Barbados Ridge Accretionary Prism

Fluids critically affect the structural development and architecture of accretionary prisms and their potential evolution into mountain belts. ODP Leg 156 examined the rates, effects, and episodicity of the structural and fluid processes at one such regime, the Barbados Ridge accretionary prism. Drilling was concentrated on the decollement zone (or plate-boundary fault) beneath the prism where striking variations occur in the polarity of the seismic reflections. Negative-polarity areas were thought to represent high-porosity zones of high fluid pressure, whereas positive-polarity zones were inferred to have normal porosity decreasing with depth. Site 948 targeted the positive seismic polarity areas and Sites 947 and 949 examined the negative-polarity reflections.

Techniques which, prior to Leg 156, had rarely been used in scientific ocean drilling enabled measurements of in situ physical, thermal, and chemical properties at the time of drilling (logging-while-drilling or LWD) and through the emplacement of long-term borehole observatories (CORKs). The LWD program provided continuous resistivity, density, neutron, and gamma-ray logs from the seafloor to total depth, returning detailed records of porosity and compositional variation. Packer experiments were run within the decollement zone and vertical seismic profiles were collected inside the cased holes. An offset VSP run at Site 949 will enable shear-wave polarization studies of crack alignment and thus stress orientation and structural fabrics.

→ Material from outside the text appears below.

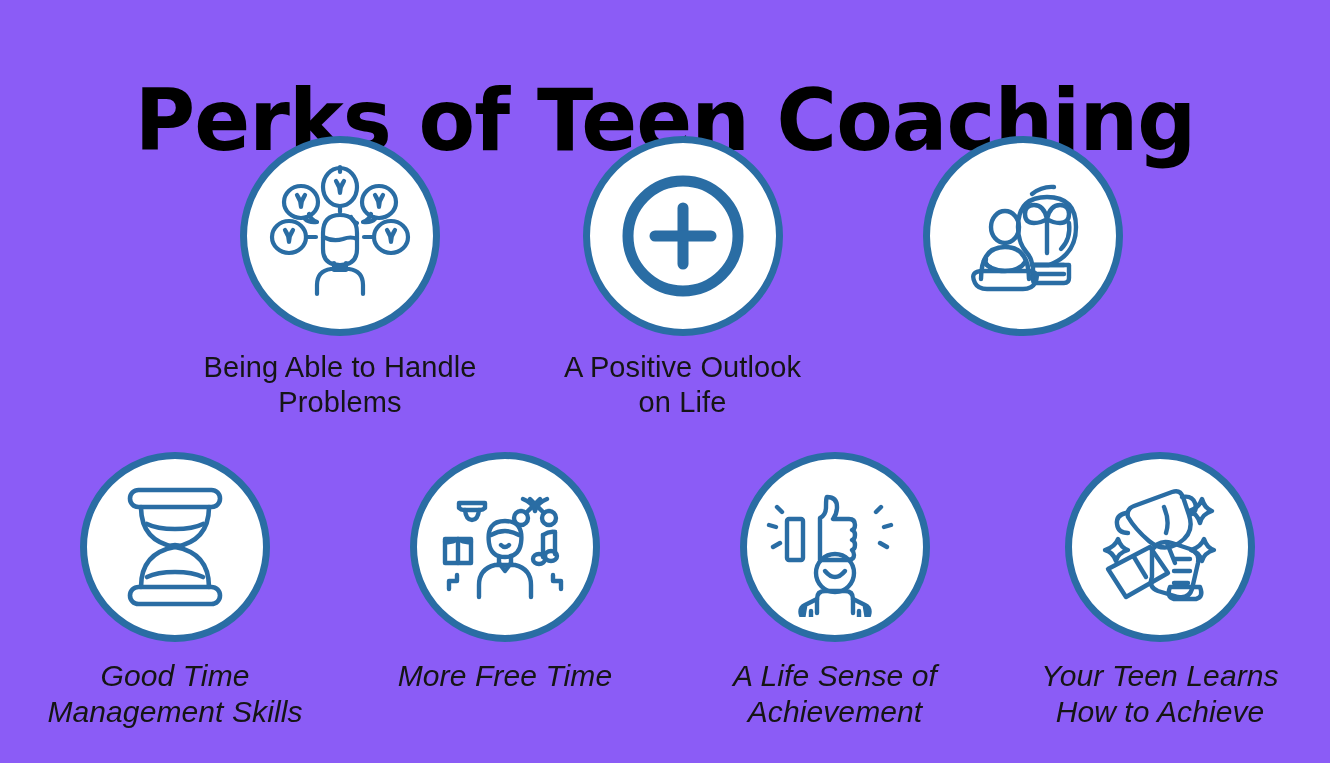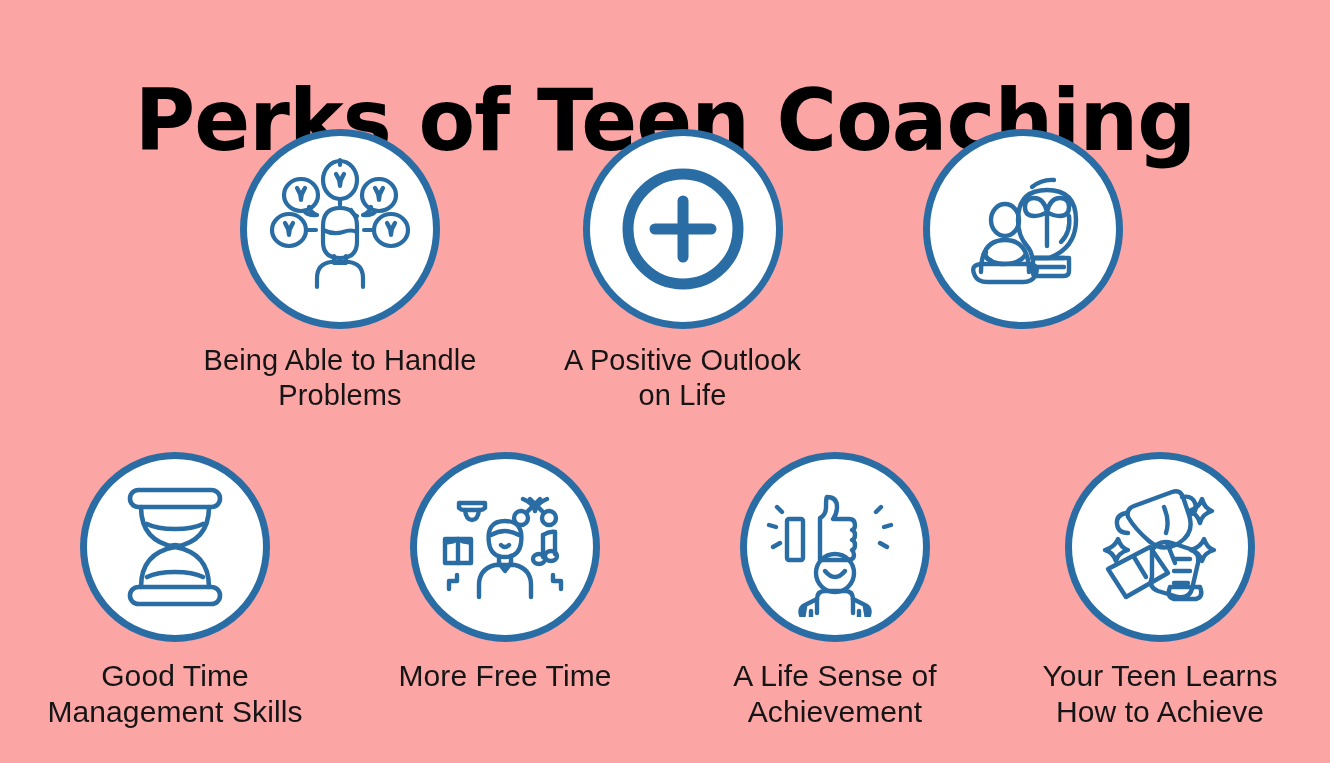"Perks of Teen Coaching" #page { background: #fca5a5 -> #8b5cf6 }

Porosities of approximately 70% were calculated for sediments just above the decollement. To maintain such high porosities at depth, compaction of the sediments must either be arrested during burial or fractures must be created and held open by the presence of high-pressure pore fluids, possibly a low-clorinity fluid influx. The temperature and chemical measurements have shown that dilute, relatively warm fluids under anomalously high pressures flow laterally along the decollement. Thin zones of high porosity and fluid pressures also were observed in regions of positive high-amplitude reflections; these zones do not affect the reflection characteristics because their thicknesses are below the vertical resolution of the 3D seismic survey. Thus, negative-amplitude regions probably represent high-fluid-pressure intervals of significantly larger extent which, to date, have not been successfully cored or logged. High-fluid pressure may exist all along the dÚcollement zone, but the pressure must be of differing magnitudes and potentially vary through time. The decollement zone may also have a differing fluid content.

The CORK deployed at Site 949 included a prototype geochemical sampler to continuously collect fluids from the hole, thus providing a time-series of water specimens with a temporal resolution of approximately two weeks and which, combined with the pressure and temperature records, will enable ongoing study of the temporal variations in fluid flow and composition.